Песня блистающей химеры (Попова) - страница 15

Ветрено и сыро было в беседке... Дождь, пролившийся два дня назад, дождь и буря, оставили после себя осенние холода.

А на другом конце города, в школе пятидесятых годов застройки все еще шло родительское собрание. Маша Александрова... Машу Александрову... О Маше Александровой... И тут поднялась тетя Катя, мать Мишани... Та самая тетя Катя, тащившая санки в темный декабрьский вечер, с которой впервые Маша увидела телевизор, и сказала:

— Чепуха! Они еще дураки! Пройдет! — и вышла покурить в коридор.

Она курила свой «Беломор» — в старом, но еще прочном габардиновом плаще — красивая, с немного орлиным носом, с отчаянными замашками двадцатилетней фронтовой жены, и смотрела на весь этот бушующий ор и хай без высокомерия, но и без страха.

Впрочем, лодку от сына спрятали.

А Люда Попова ушла тогда из беседки. Домой. К своей матери. Ушла навсегда. Куда же ей было идти? И со временем становилась все больше на нее похожа.

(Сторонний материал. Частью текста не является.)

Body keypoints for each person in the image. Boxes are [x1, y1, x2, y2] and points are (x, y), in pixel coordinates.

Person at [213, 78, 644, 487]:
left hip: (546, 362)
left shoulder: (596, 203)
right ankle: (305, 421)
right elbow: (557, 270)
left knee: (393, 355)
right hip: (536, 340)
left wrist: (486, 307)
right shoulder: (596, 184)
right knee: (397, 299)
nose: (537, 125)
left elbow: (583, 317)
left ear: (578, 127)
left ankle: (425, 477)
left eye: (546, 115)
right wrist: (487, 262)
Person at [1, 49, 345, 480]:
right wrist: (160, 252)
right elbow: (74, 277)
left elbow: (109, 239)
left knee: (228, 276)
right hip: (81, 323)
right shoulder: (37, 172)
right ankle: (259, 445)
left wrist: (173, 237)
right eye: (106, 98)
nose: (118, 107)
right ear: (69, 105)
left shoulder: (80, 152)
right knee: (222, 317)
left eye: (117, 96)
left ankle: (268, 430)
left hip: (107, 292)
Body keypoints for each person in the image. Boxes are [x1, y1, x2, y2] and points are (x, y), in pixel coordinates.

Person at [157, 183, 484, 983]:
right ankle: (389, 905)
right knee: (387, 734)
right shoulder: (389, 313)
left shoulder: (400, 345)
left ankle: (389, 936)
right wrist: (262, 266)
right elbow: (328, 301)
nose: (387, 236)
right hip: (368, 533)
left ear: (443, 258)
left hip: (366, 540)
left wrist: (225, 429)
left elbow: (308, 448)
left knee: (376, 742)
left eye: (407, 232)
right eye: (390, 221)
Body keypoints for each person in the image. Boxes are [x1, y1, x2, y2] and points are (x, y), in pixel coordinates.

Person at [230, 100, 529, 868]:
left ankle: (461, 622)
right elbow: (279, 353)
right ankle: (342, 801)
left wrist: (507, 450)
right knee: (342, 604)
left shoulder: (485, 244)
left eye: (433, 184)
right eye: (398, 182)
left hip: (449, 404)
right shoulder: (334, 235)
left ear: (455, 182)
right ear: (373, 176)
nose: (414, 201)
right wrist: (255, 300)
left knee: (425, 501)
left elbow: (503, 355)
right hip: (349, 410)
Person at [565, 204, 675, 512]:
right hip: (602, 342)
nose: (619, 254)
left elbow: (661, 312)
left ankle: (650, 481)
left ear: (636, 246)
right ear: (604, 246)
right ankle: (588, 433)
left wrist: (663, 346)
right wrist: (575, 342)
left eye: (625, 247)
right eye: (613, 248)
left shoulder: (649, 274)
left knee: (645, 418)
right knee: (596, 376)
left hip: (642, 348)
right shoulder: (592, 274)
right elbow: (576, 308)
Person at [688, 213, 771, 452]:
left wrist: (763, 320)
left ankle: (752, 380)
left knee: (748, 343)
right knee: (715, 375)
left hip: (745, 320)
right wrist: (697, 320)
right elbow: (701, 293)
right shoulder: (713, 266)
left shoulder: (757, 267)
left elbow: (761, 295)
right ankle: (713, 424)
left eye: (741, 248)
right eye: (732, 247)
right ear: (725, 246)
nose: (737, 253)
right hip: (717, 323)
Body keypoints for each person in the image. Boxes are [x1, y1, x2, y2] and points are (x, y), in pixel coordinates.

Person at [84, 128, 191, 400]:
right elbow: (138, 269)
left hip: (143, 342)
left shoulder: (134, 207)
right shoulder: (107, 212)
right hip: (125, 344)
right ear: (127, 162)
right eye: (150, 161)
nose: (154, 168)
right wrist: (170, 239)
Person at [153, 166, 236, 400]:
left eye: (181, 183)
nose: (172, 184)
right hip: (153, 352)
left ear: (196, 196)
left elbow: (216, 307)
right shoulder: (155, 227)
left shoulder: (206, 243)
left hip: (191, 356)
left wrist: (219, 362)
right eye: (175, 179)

Но история с Людой Поповой на этом не закончилась. Она закончилась позже. Маша была уже знакома с Рерихом и все реже заходила во Дворец, в фотокружок. И стала старше. Вот тогда-то Люда Попова и ушла из ее жизни и из ее сердца навсегда, чтобы вернуться через тысячу лет после и напомнить о себе с укором:

— Я же Люда... Люда Попова...


К выпускному балу Маше сшили в ателье какое-то совершенно гнусное платье — розовое, с воланами. Конечно, нейлоновое. Платье отчаянно коло­лось. Конечно, можно было бы как-то иначе, но все так делали. Нейлоновые, с воланами... Так советовала подруга матери, и соседка, и матери других дево­чек из класса. Маша не сопротивлялась. Но стоя перед полутемным зеркалом в примерочной и с трудом натягивая зауженный лиф, Маша ненавидела это платье всей душой и знала, что никогда не будет его носить.

Потом был последний звонок — дребезжащий и хлипкий, робко и несо­вершенно заявивший о начале новой жизни. Были фальшивые улыбки клас­сной, кажется, она Машу Александрову даже обняла, впившись своей наманикюренной кровавой клешней ей в плечо. Был выпускной бал и ночь после бала, когда, мертвая от усталости, на непривычных, высоких каблуках, Маша Александрова брела и брела по городу только потому, что в эту ночь им было разрешено гулять до утра. Скучнее и фальшивее этой ночи было трудно себе представить. Ну а когда Сергей Закопенко, одноклассник, вдруг попытался ее обнять и даже скользнул по щеке возле уха своими мокрыми, жирноватыми губами, Маша оттолкнула его довольно грубо:

— Все. Хватит. С меня хватит, — и ушла домой спать.

Но это было уже после, а пока Маша Александрова и Люда Попова шили платья в одном ателье и в ожидании примерки опять сблизились и разговори­лись. Опять говорили долго и оживленно, как будто вернулось прошлое. Как раз в те дни у Димки был день рождения, Маша была приглашена и позвала Люду Попову с собой.